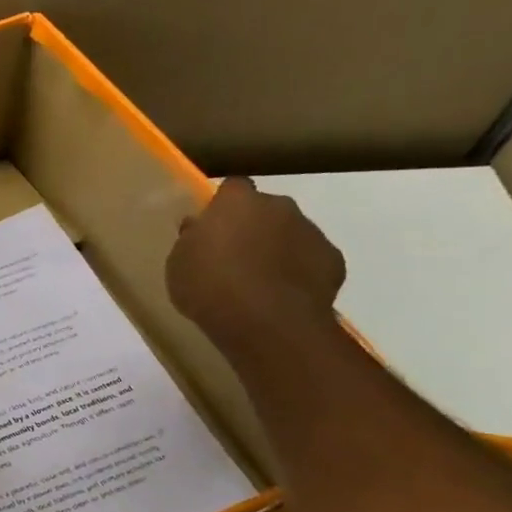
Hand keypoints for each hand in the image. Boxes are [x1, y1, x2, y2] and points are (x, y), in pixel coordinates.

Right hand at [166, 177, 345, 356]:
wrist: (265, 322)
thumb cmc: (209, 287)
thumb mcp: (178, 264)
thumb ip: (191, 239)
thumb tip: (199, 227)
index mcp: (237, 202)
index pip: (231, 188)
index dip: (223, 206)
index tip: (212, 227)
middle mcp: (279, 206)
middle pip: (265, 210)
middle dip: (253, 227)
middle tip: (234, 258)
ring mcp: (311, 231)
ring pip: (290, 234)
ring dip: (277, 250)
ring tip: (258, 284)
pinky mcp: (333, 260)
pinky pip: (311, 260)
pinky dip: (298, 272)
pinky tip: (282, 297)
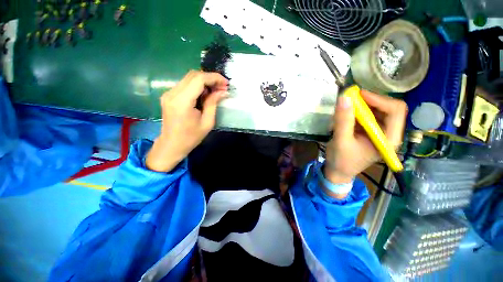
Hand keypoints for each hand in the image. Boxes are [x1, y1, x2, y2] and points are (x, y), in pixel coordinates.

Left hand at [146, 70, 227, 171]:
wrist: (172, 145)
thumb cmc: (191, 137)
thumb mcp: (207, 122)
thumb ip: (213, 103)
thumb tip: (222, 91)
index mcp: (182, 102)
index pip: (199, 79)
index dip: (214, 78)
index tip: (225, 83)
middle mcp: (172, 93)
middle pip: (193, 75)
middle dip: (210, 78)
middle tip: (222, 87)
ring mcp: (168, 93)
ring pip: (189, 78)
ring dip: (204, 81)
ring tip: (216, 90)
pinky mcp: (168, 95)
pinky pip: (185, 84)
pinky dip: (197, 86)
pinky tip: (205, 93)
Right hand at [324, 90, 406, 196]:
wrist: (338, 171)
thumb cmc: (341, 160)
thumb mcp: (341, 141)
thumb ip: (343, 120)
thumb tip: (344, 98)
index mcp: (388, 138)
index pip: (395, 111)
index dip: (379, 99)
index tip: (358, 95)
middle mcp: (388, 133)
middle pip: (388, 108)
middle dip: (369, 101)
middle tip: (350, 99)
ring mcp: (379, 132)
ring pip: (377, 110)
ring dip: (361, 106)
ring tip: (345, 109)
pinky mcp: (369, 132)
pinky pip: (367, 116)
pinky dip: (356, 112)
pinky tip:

-*-

**Required work**
Word for word, copy the line containing "pinky pip: (185, 84)" and each line after it to the end of the records, and nothing besides.

**Output for this task**
pinky pip: (185, 84)
pinky dip: (197, 86)
pinky tip: (205, 93)
Right hand at [324, 90, 406, 196]:
wrist: (338, 171)
thumb cmc: (341, 160)
thumb mcp: (341, 141)
thumb ip: (343, 120)
thumb tip: (344, 98)
index mcp: (388, 138)
index pip: (395, 111)
index dip: (379, 99)
index tip: (358, 95)
middle mcp: (388, 133)
middle pip: (388, 108)
middle dip: (369, 101)
middle tip: (350, 99)
ring mcp: (379, 132)
ring pip: (377, 110)
ring dip: (361, 106)
ring tip: (345, 109)
pinky mcp: (369, 132)
pinky pip: (367, 116)
pinky dip: (356, 112)
pinky tip:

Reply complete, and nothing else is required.